### EXCERPT TO READ
Judging from the discussion in this issue https://github.com/grafana/loki/issues/7068 I don't think the compactor will delete the chunks in s3 object store you need a bucket lifecycle policy for that.
It would be nice to have a clear answer on this though.
For everyone wondering what's going with the retention, I've tested the feature a lot in the past days so here are what will work.
Minimal Configuration Needed
First of all, you absolutely need those config setup
limits_config:
retention_period: 10d # Keep 10 days
compactor:
delete_request_cancel_period: 10m # don't wait 24h before processing the delete_request
retention_enabled: true # actually do the delete
retention_delete_delay: 2h # wait 2 hours before actually deleting stuff
You can tweak those config to delete faster or slower.
Check If It's Working
Once you got those config up and running, check that the logs are actually reporting that the retention is being applied : msg="applying retention with compaction". The "caller" for this log is compactor.go.
Next, check that the retention manager is actually doing it's job in the logs: msg="mark file created" and msg="no marks file found" from the caller marker.go.
The mark file created means that loki did found some chunks to be deleted and it has created a file to keep track of it. The no marks file found means that while performing the chunk delete routine, there was no file that matched it's filters, the filters mainly being the delay.

### GIVEN INFORMATION
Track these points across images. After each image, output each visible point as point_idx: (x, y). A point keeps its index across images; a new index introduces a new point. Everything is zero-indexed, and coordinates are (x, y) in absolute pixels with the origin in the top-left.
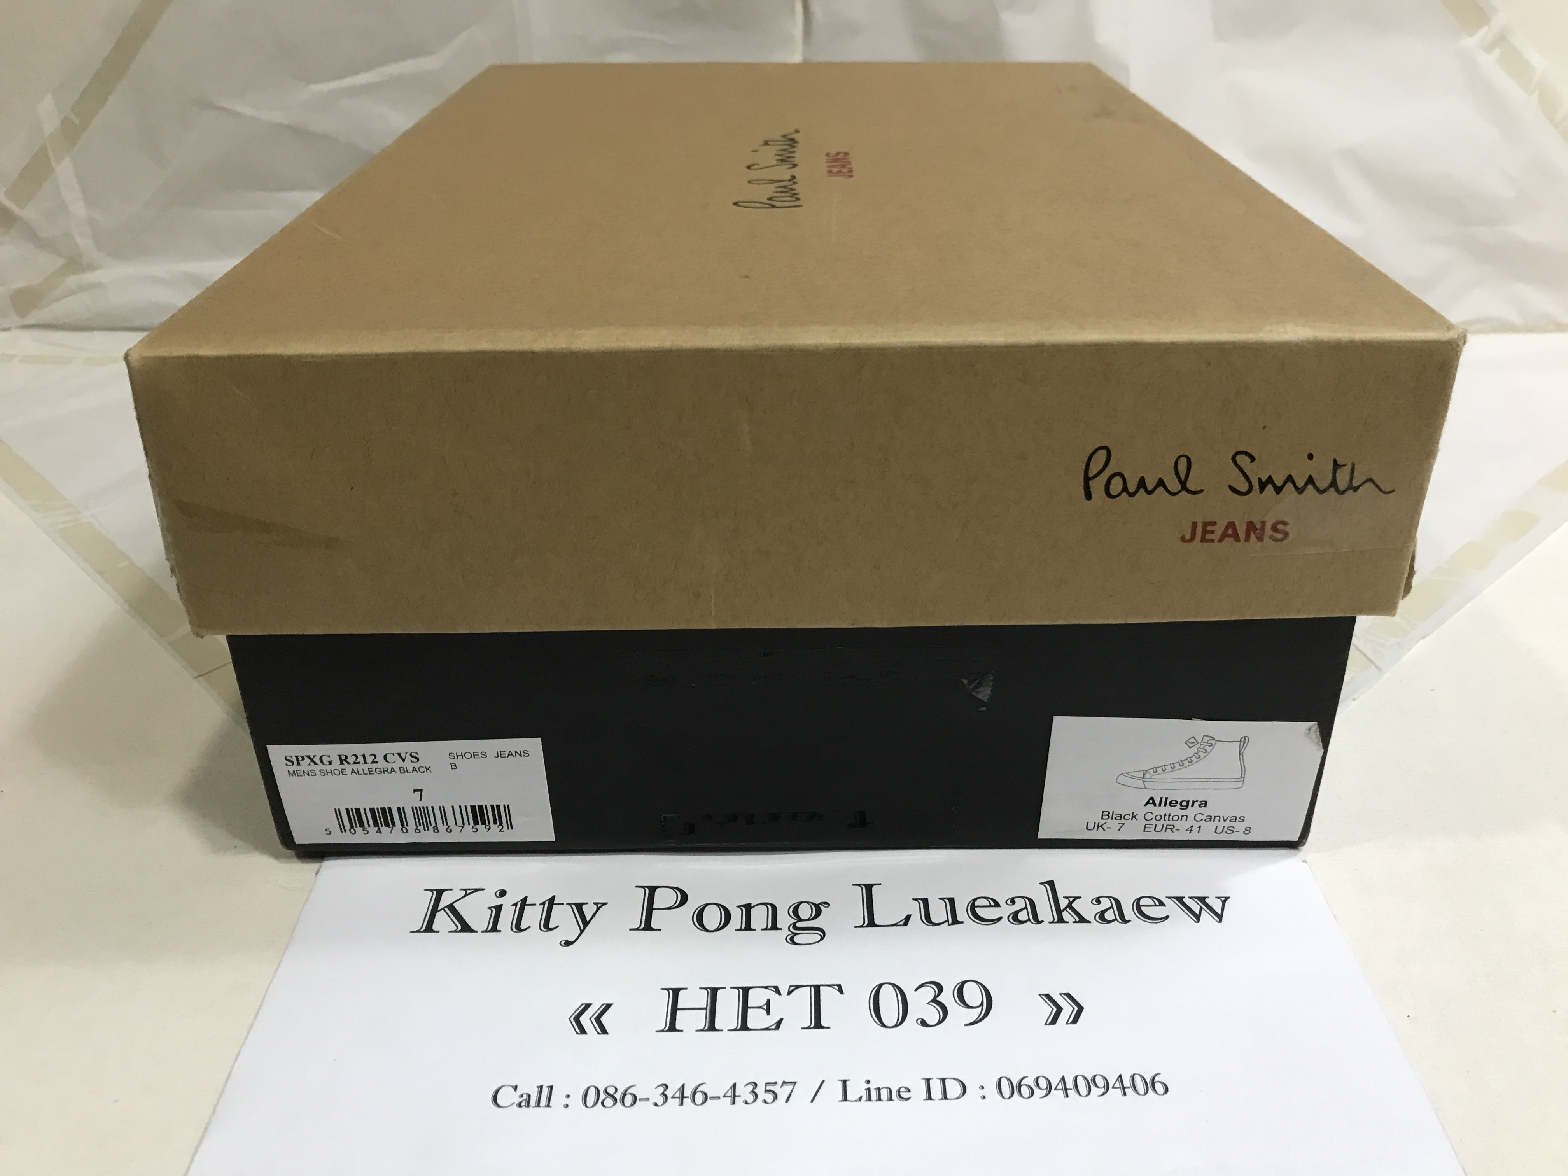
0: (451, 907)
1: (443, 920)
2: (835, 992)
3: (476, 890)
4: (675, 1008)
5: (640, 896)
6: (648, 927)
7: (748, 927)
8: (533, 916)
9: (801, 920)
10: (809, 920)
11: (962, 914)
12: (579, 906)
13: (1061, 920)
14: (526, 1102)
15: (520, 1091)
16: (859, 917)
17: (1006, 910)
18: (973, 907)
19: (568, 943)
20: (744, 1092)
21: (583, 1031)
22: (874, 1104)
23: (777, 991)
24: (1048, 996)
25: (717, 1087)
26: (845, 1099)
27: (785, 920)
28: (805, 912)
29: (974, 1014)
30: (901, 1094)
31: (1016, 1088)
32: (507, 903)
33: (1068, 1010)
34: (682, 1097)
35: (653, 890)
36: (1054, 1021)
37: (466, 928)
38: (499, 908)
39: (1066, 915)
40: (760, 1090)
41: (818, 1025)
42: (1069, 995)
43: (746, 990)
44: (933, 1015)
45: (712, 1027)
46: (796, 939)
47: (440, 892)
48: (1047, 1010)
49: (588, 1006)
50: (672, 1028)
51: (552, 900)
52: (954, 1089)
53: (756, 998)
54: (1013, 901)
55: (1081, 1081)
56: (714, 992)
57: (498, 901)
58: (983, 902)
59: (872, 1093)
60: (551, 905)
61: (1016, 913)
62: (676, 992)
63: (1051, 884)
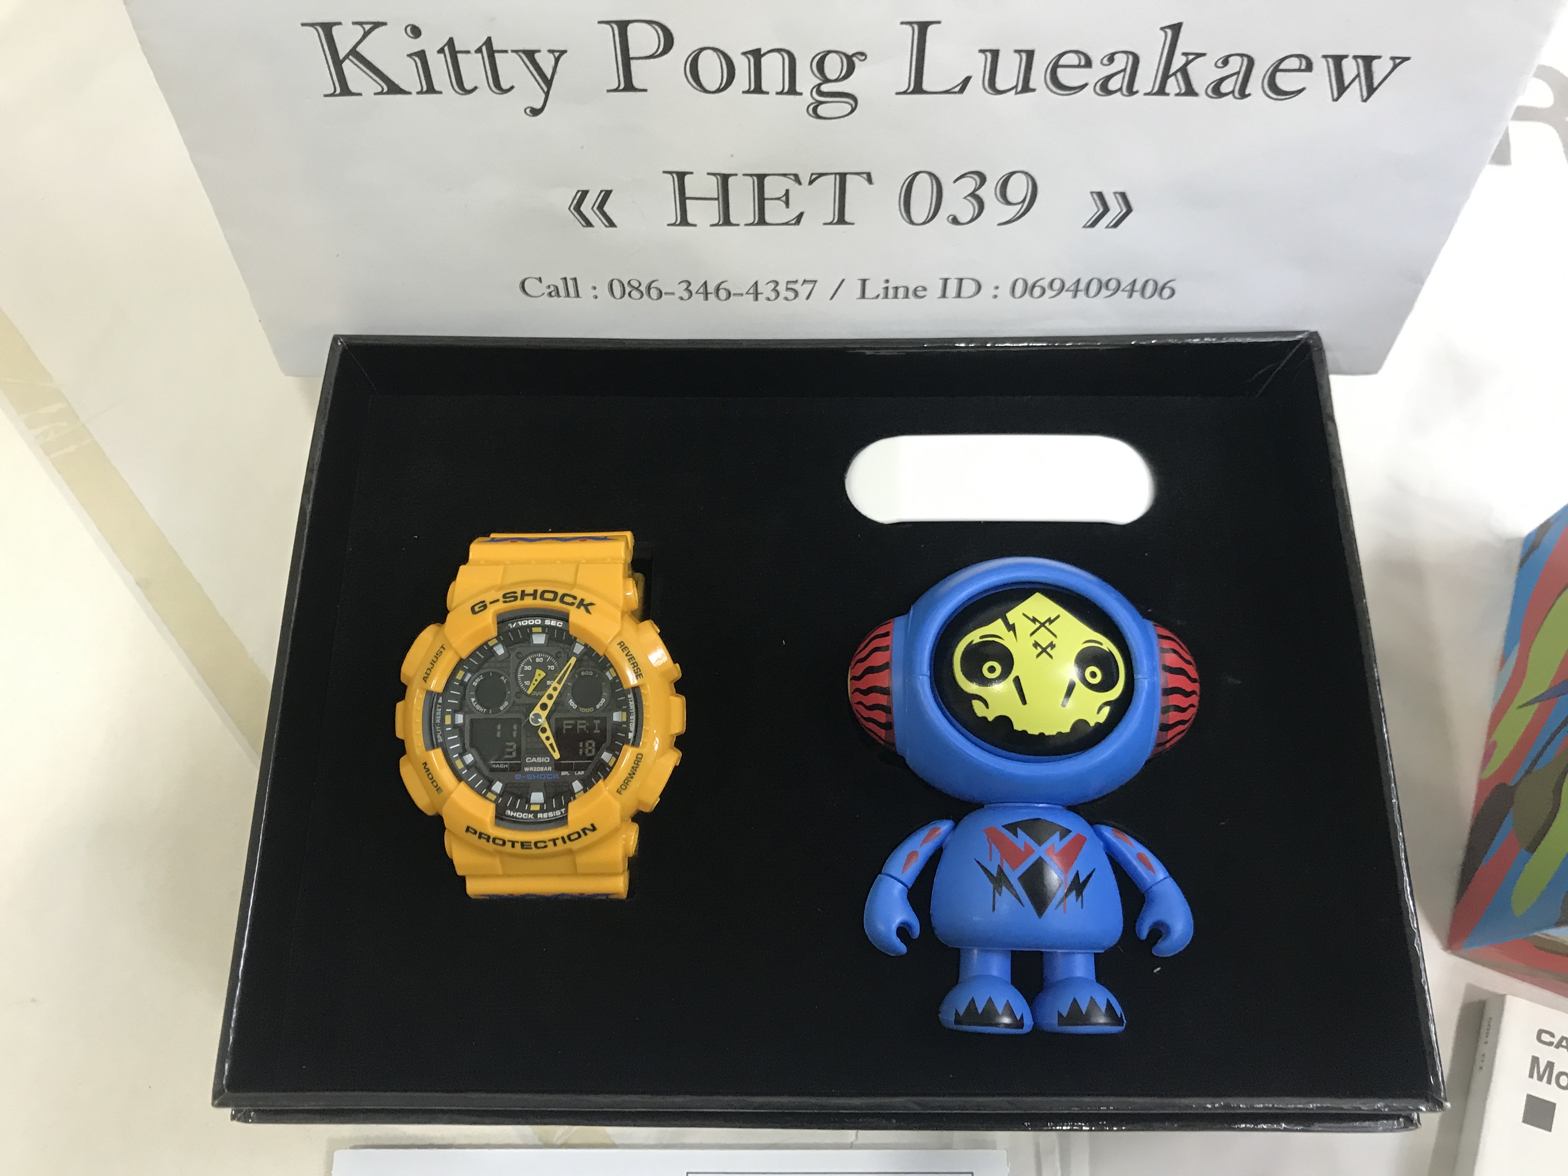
2: (862, 181)
3: (377, 25)
4: (683, 198)
5: (607, 36)
6: (629, 86)
7: (757, 90)
8: (474, 70)
9: (827, 81)
10: (837, 80)
12: (530, 55)
13: (1162, 91)
14: (555, 292)
15: (548, 282)
16: (904, 80)
17: (1096, 74)
18: (1055, 66)
19: (535, 114)
20: (766, 290)
21: (587, 223)
22: (891, 302)
23: (797, 179)
24: (1100, 195)
25: (740, 283)
26: (863, 296)
27: (807, 79)
28: (834, 65)
29: (1012, 213)
30: (917, 293)
31: (1030, 288)
32: (430, 42)
33: (1115, 211)
34: (706, 293)
35: (623, 26)
36: (1094, 223)
37: (394, 89)
38: (421, 55)
39: (1172, 86)
40: (781, 288)
42: (1123, 195)
43: (761, 178)
44: (966, 210)
45: (727, 222)
46: (822, 109)
48: (1093, 210)
49: (585, 193)
50: (684, 221)
51: (489, 42)
52: (969, 288)
53: (774, 188)
54: (1111, 58)
55: (1094, 283)
56: (725, 179)
57: (416, 45)
58: (1072, 59)
59: (890, 292)
60: (491, 53)
61: (1109, 78)
62: (681, 176)
63: (1176, 28)
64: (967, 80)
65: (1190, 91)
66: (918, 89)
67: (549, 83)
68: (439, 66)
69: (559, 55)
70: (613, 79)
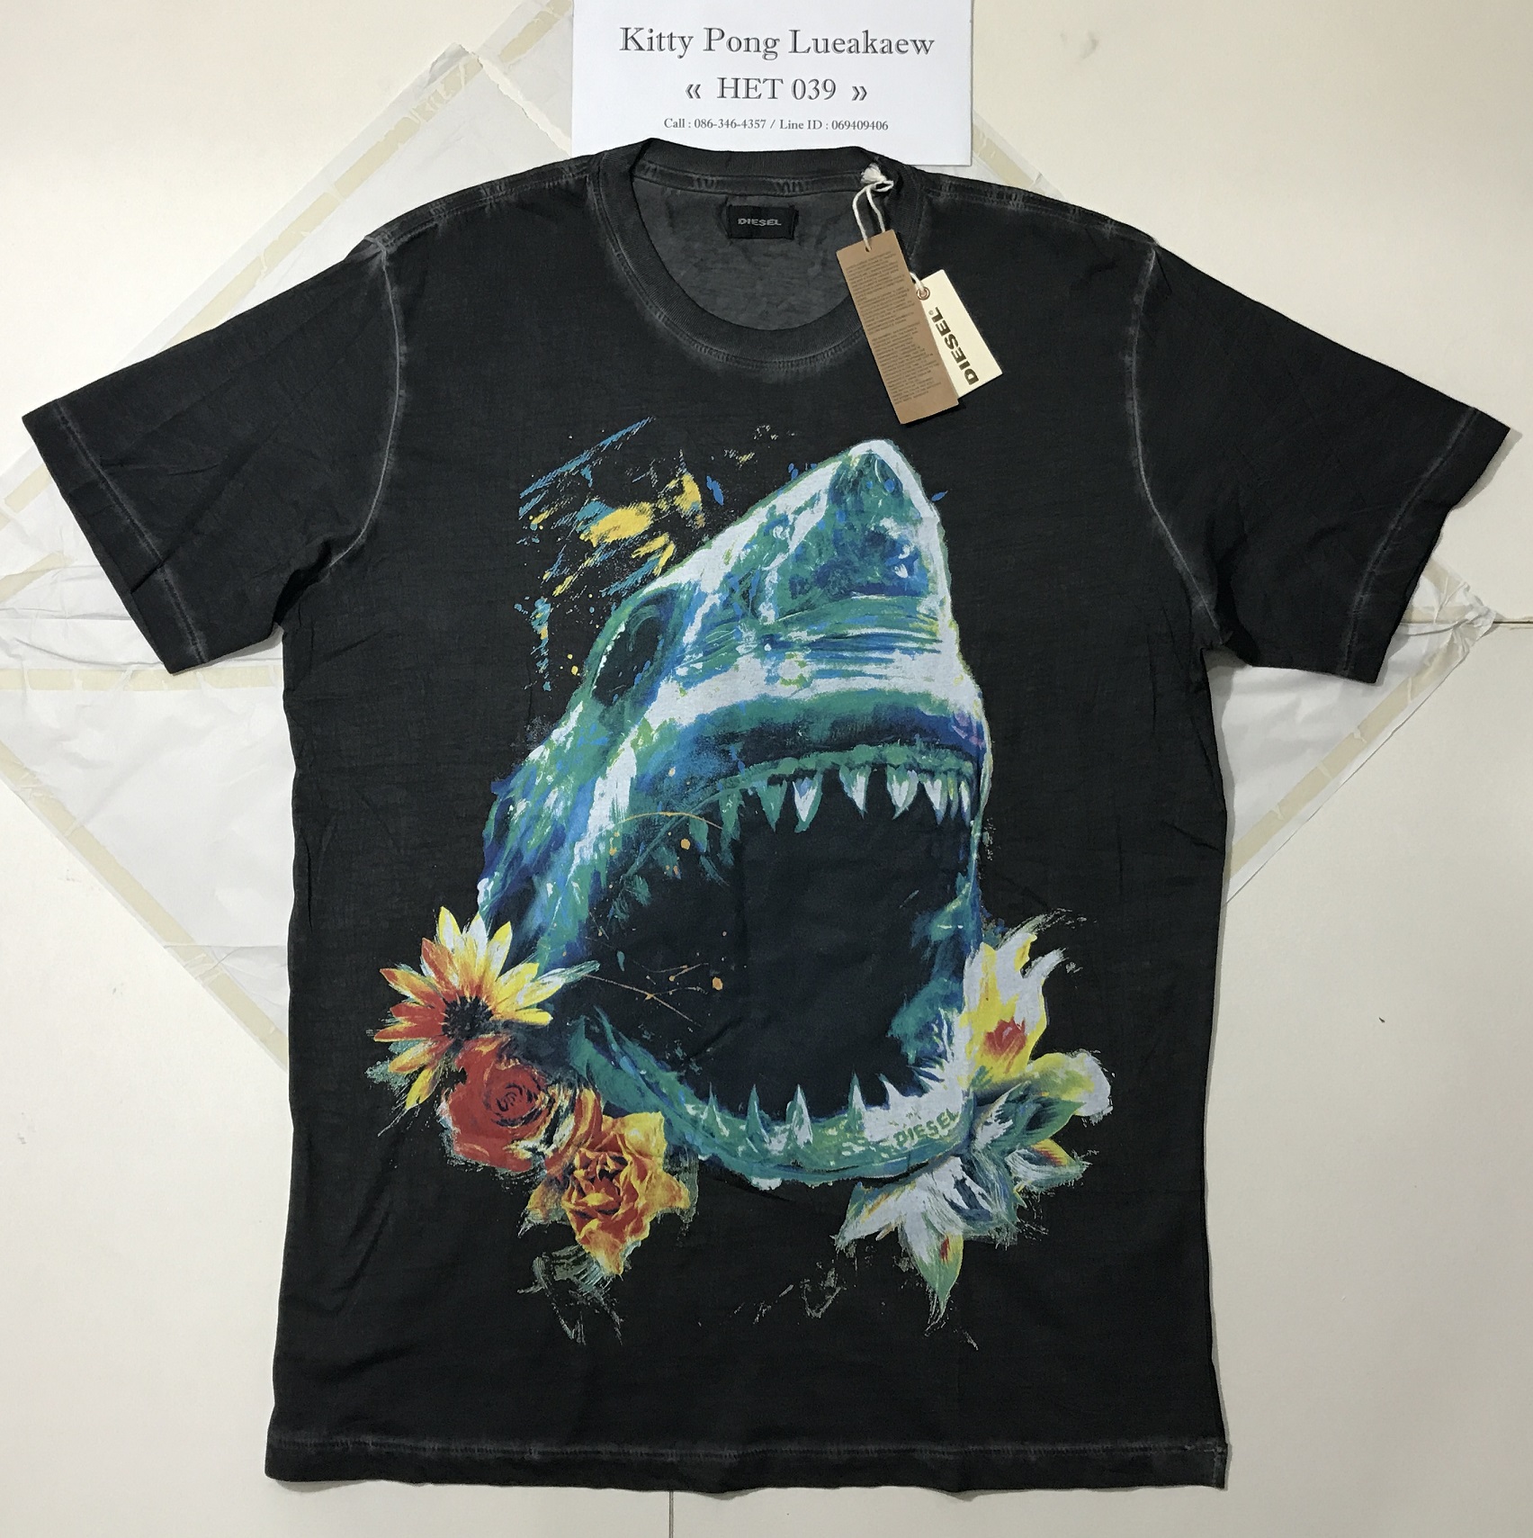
0: (632, 37)
1: (630, 42)
2: (779, 82)
3: (641, 29)
4: (723, 87)
5: (706, 32)
6: (710, 49)
7: (748, 50)
8: (665, 42)
9: (768, 47)
10: (772, 47)
11: (830, 48)
12: (683, 38)
13: (867, 52)
14: (676, 125)
15: (674, 121)
16: (791, 48)
17: (848, 45)
18: (835, 44)
19: (681, 57)
20: (748, 123)
21: (691, 97)
22: (791, 130)
23: (760, 81)
24: (856, 88)
25: (739, 122)
26: (782, 127)
27: (762, 47)
28: (770, 43)
29: (828, 94)
30: (800, 126)
31: (838, 125)
32: (655, 35)
33: (861, 94)
34: (728, 125)
35: (710, 30)
36: (856, 98)
37: (641, 48)
38: (651, 38)
39: (870, 50)
40: (754, 123)
41: (774, 97)
42: (863, 88)
43: (748, 80)
44: (814, 94)
45: (737, 97)
46: (767, 57)
47: (627, 29)
48: (854, 93)
49: (692, 86)
50: (723, 96)
51: (671, 34)
52: (818, 125)
53: (752, 84)
54: (850, 41)
55: (860, 124)
57: (650, 35)
58: (838, 42)
59: (791, 126)
60: (672, 37)
61: (850, 48)
62: (723, 79)
63: (867, 32)
64: (809, 49)
65: (875, 51)
66: (796, 51)
67: (686, 47)
68: (655, 41)
69: (691, 38)
70: (706, 46)
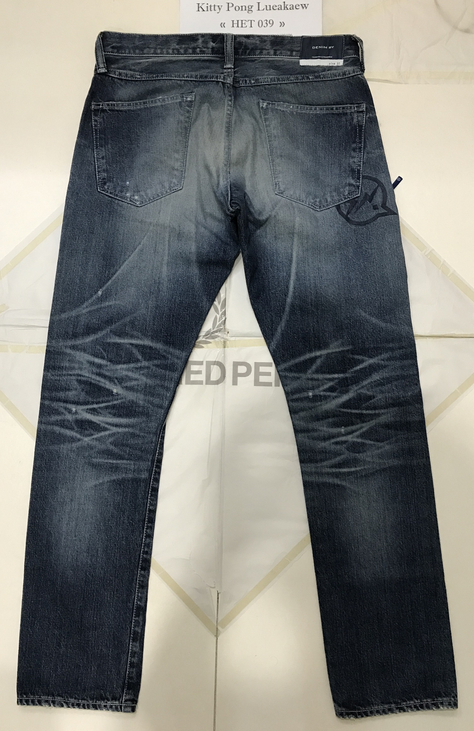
0: (201, 7)
3: (204, 4)
4: (233, 24)
6: (228, 10)
7: (242, 10)
8: (212, 8)
10: (250, 9)
11: (271, 8)
16: (257, 9)
17: (277, 8)
19: (218, 13)
23: (246, 21)
27: (247, 9)
29: (271, 25)
33: (283, 24)
35: (228, 3)
37: (204, 11)
39: (286, 9)
41: (251, 27)
42: (283, 22)
43: (242, 21)
44: (265, 25)
46: (249, 12)
47: (199, 4)
48: (280, 24)
49: (222, 23)
50: (233, 27)
54: (278, 6)
56: (238, 21)
57: (207, 6)
58: (274, 6)
60: (215, 6)
62: (233, 21)
63: (284, 2)
64: (264, 9)
65: (288, 9)
66: (259, 10)
67: (220, 9)
68: (209, 8)
69: (221, 6)
70: (227, 9)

### WORK INSTRUCTION
Using the excerpt on Loki retention, explain in one to three sentences why the configuration sets "delete_request_cancel_period: 10m". The records have no connection to the excerpt on Loki retention.

### EXERCISE ANSWER
It is set to 10 minutes so that Loki does not wait 24 hours before processing a delete request.